The division achieved good growth across global, regional and local customer groupings. Growth in developed markets was solid while developing markets delivered strong broad-based growth of 9.7 percent.
Foodservice delivered good performance in the period, growing at 5.8 percent against a backdrop of very strong comparatives, particularly in the latter half of 2017.
Consumer demands for new world tastes and better-for-you offerings continue to drive the development of innovative nutritional product solutions, providing opportunities for customers to extend their menu offerings.
Kerry’s Taste technologies continued to record strong performance, with TasteSense sugar-reduction technology and natural extracts being key drivers of growth. These technologies, in conjunction with Kerry’s broader clean label technology portfolio, helped customers meet consumer demands for reduced sugar, natural ingredients, and authentic taste.

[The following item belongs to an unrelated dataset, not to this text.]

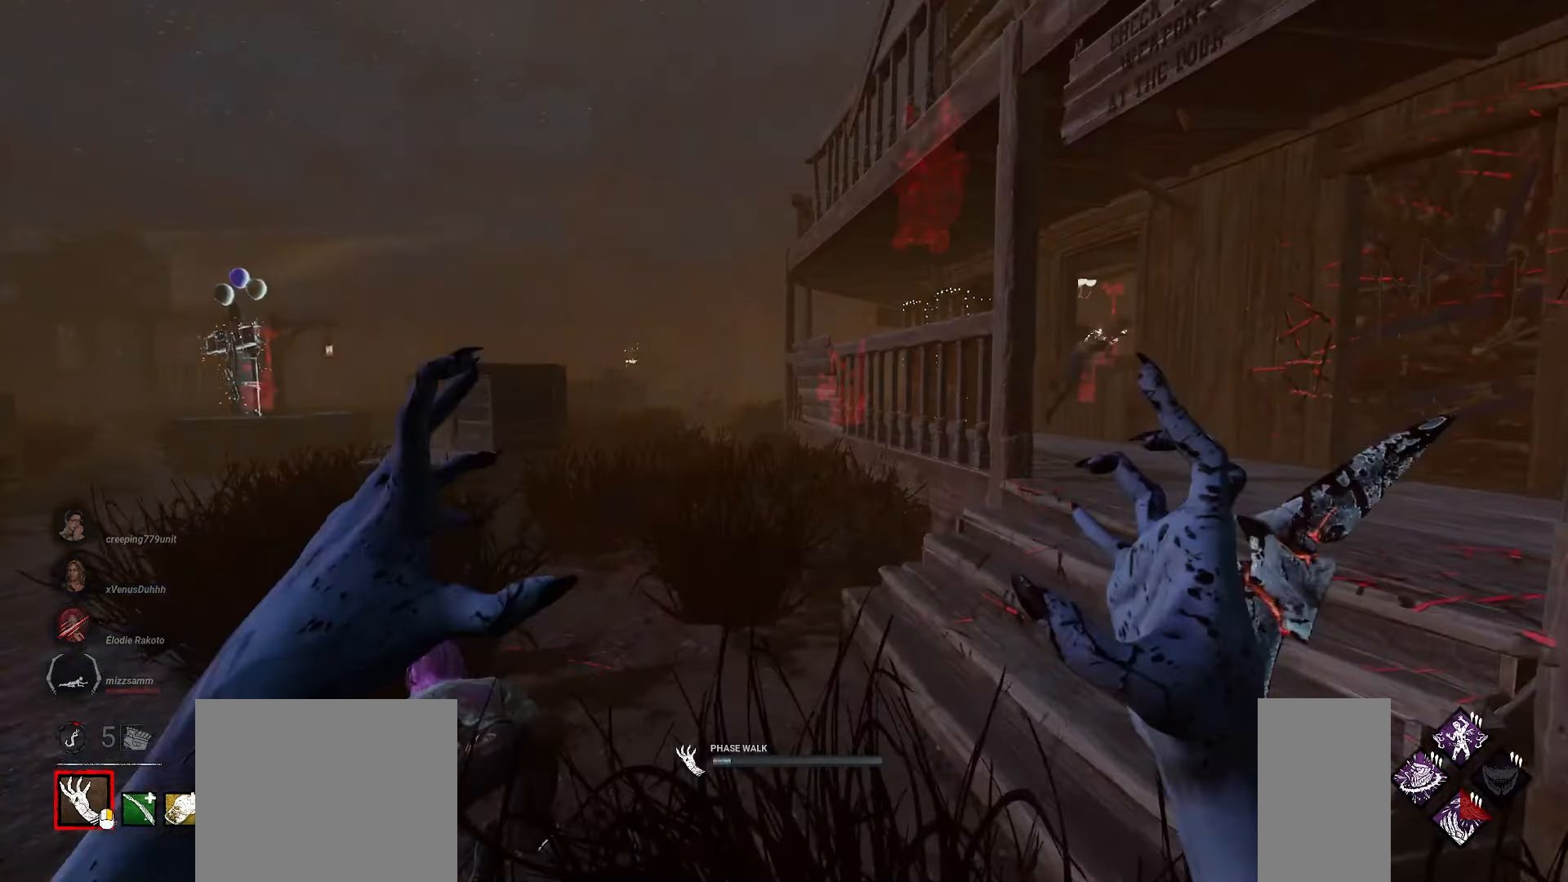
{"keys": ["w"], "mouse": ["right"], "events": []}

Customers are increasingly turning to Kerry, as the significance of a partner with a “from-food for-food” heritage is ever more relevant in today’s marketplace.
Consumer Foods
Kerry reported volume growth of 1.2 percent for Consumer Foods, a continued market outperformance driven by good growth in “Food to Go.” Pricing was flat, reflecting neutral raw material prices on average across the period and a trading profit margin (60bps), underlying margin improvement more than offset by transaction currency.
While the UK consumer landscape had been resilient in the first half of 2018, demand softened in a number of categories in the third quarter, according to Kerry. “Everyday Fresh” enjoyed solid growth across the period with the Richmond range performing well, benefiting from the successful launch of Richmond chicken sausages.
In the spreads category, the division’s softer butter technology delivered good growth, as traditional spreads continued to lag overall category performance.
“Convenience Meal Solutions” remained challenged in the period, with retailers reducing promotional activity, and sales negatively impacted by the exceptionally warm weather in the second and third quarters.
“Food to Go” performed well with strong growth in Cheestrings and Fridge Raiders ranges. During the third quarter, the relaunch of the Fridge Raiders brand was completed, with positive early signs that the new broader range of snacking products is appealing to a wider consumer demographic.
Rollover and Out-of-Home meal solutions continued to deliver good growth with a number of new listings. Kerry also says that the Brexit mitigation program is progressing in line with expectations.